Ruidoso Downs, which has been struggling to fight against horse doping problems, has announced new rules to prevent owners and trainers from doping horses they plan to enter in next year’s high-dollar races, including the $2.6 million All American Futurity that is billed as “the world’s richest quarter horse race.”

Track owner R.D. Hubbard said those who attempt to cheat are a “cancer to horse racing.” Hubbard added these new steps are part of our ongoing efforts for ensuring the safety and integrity of the sport and its participants.

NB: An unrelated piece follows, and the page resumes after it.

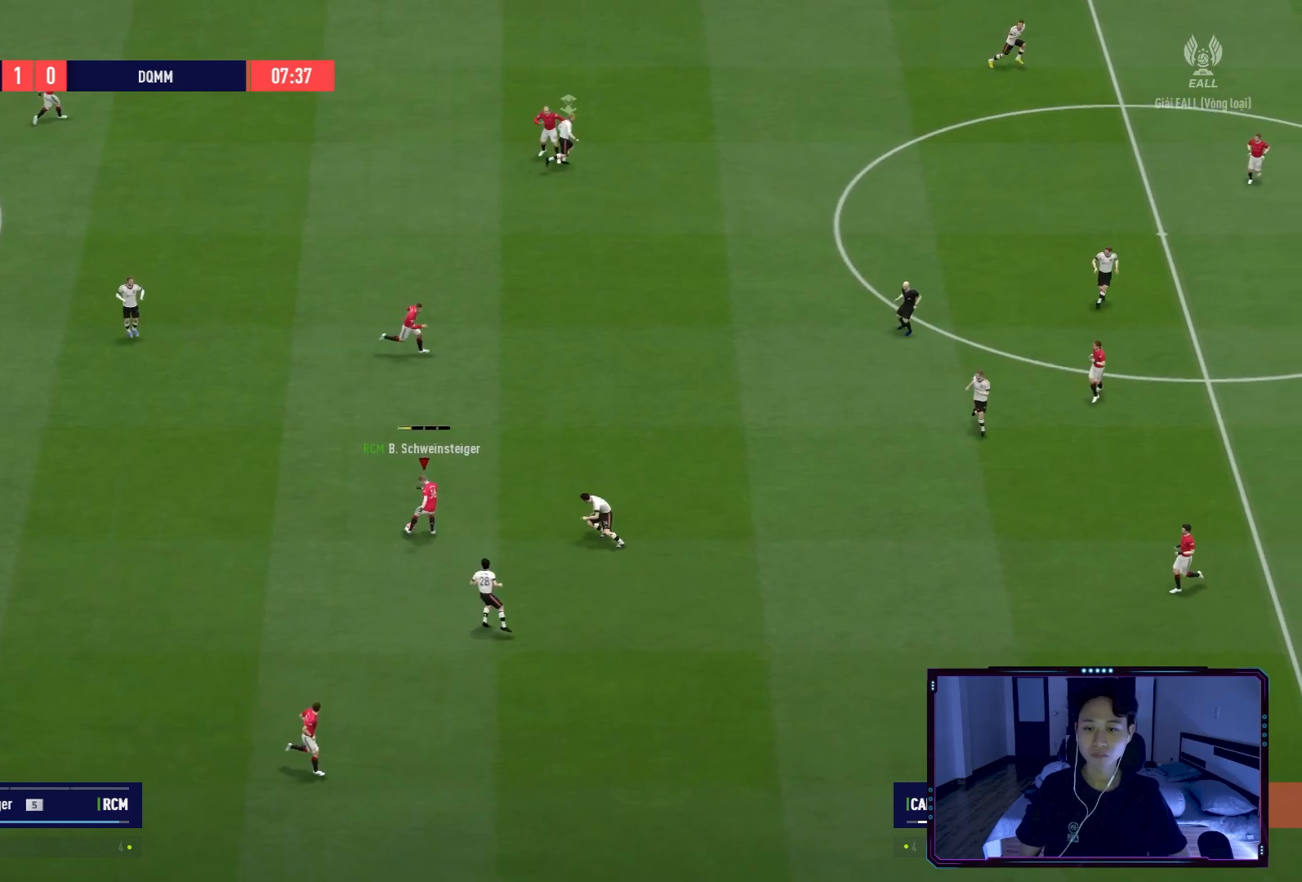
{"buttons": [], "left_stick": "right", "right_stick": "center", "events": [[67, "left_stick", "right"]]}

The new anti-doping rules will be in place prior to the track’s 2015 racing season that will run May 22 through September 7 and will be applied to horses that compete in the All American Futurity, Ruidoso Futurity, Rainbow Futurity, All American Derby, Ruidoso Derby, and Rainbow Derby.

Under the new rules, all horses entered in those races are required to be on the grounds in the Ruidoso barn area 10 days before running in trials. Moreover, any horse not in compliance will be scratched from the trials and/or finals and all horses will be subject to random checks by the horse identifier and track security. The new rules also stipulate that surveillance cameras will be installed at the stable gates, test barn, and in the barns and stalls of all 20 qualifiers to the futurities and derbies. Furthermore, all horses that qualify for the finals of one of the futurities or derbies will be required to stay on the grounds through the running of the final under the new rules.

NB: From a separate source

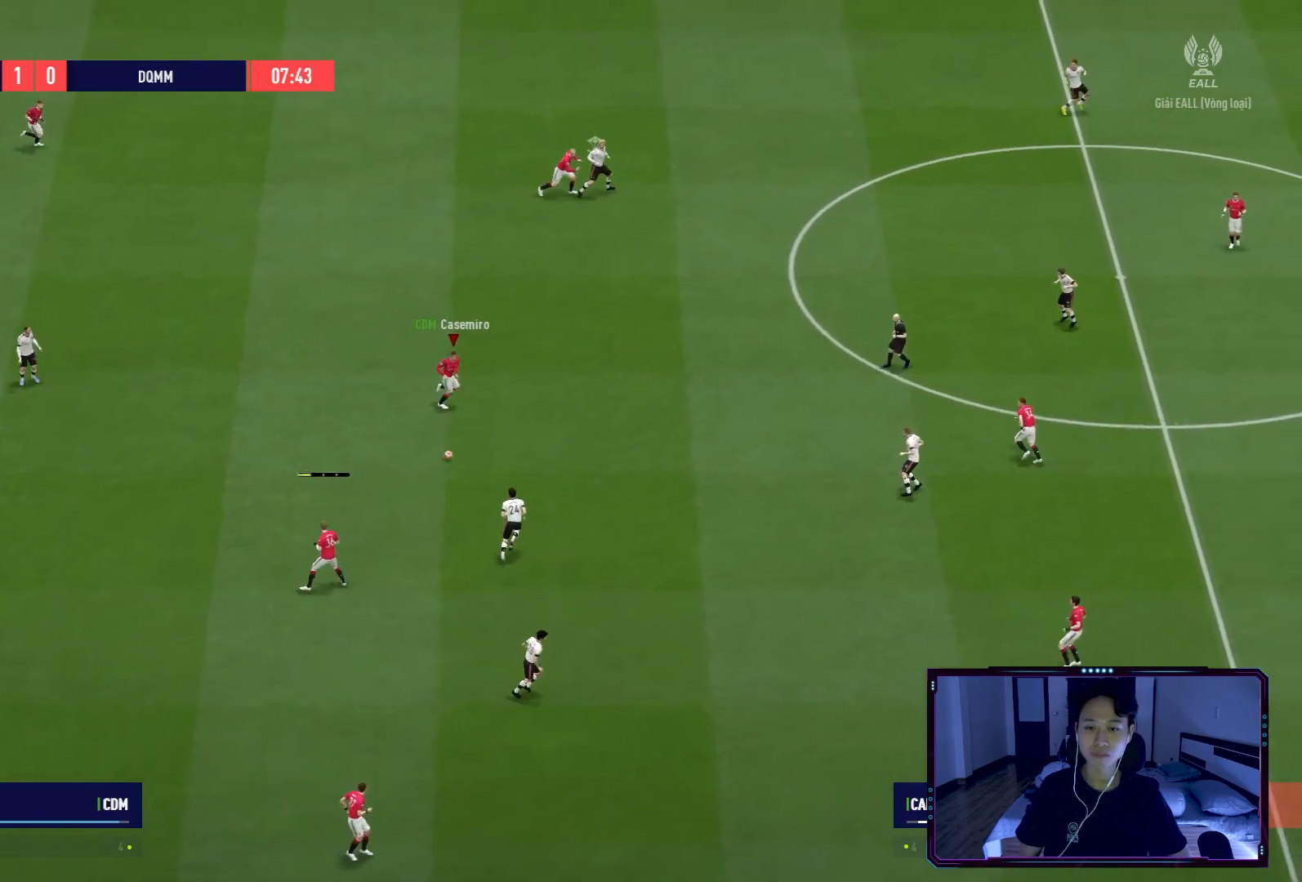
{"buttons": [], "left_stick": "up-right", "right_stick": "center", "events": [[100, "left_stick", "up-right"]]}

The new rules were developed with input from the American Quarter Horse Association and the New Mexico Racing Commission, Hubbard said. The track owner also remarked he must emphasize that we are not yet finished when it comes to compiling new track rules and went on to say that there will be additional steps that we are currently working on that will be announced in the weeks ahead.

 A few weeks back, the Racing Commission rushed to adopt medication standards and sanctions that were recommended by the Association of Racing Commissioners International (ARCI) after the New York Times published a stinging exposé in 2012 that revealed lax regulation allowed unscrupulous New Mexico horse trainers to dope horses with near impunity.

Horse racing has been subjected to many doping scandals in the last few months. A few months back, a trainer at the Godolphin stables was found guilty of administering banned anabolic steroids to horses for improving their odds of winning races. Mahmood-al-Zarooni, the disgraced trainer, was given a stiff ban by the British Horseracing Authority (BHA) but many incidents emerge after the verdict. A few weeks after this incident, a shipment including banned drugs that was meant for the Godolphin stables was seized by BHA officials.

There is no denying the fact that anti-doping laws regarding horse racing have been made stringent in the recent past, but they have yet to deter horse owners and trainers from indulging into horse racing as the lure of hefty prize money still allures them.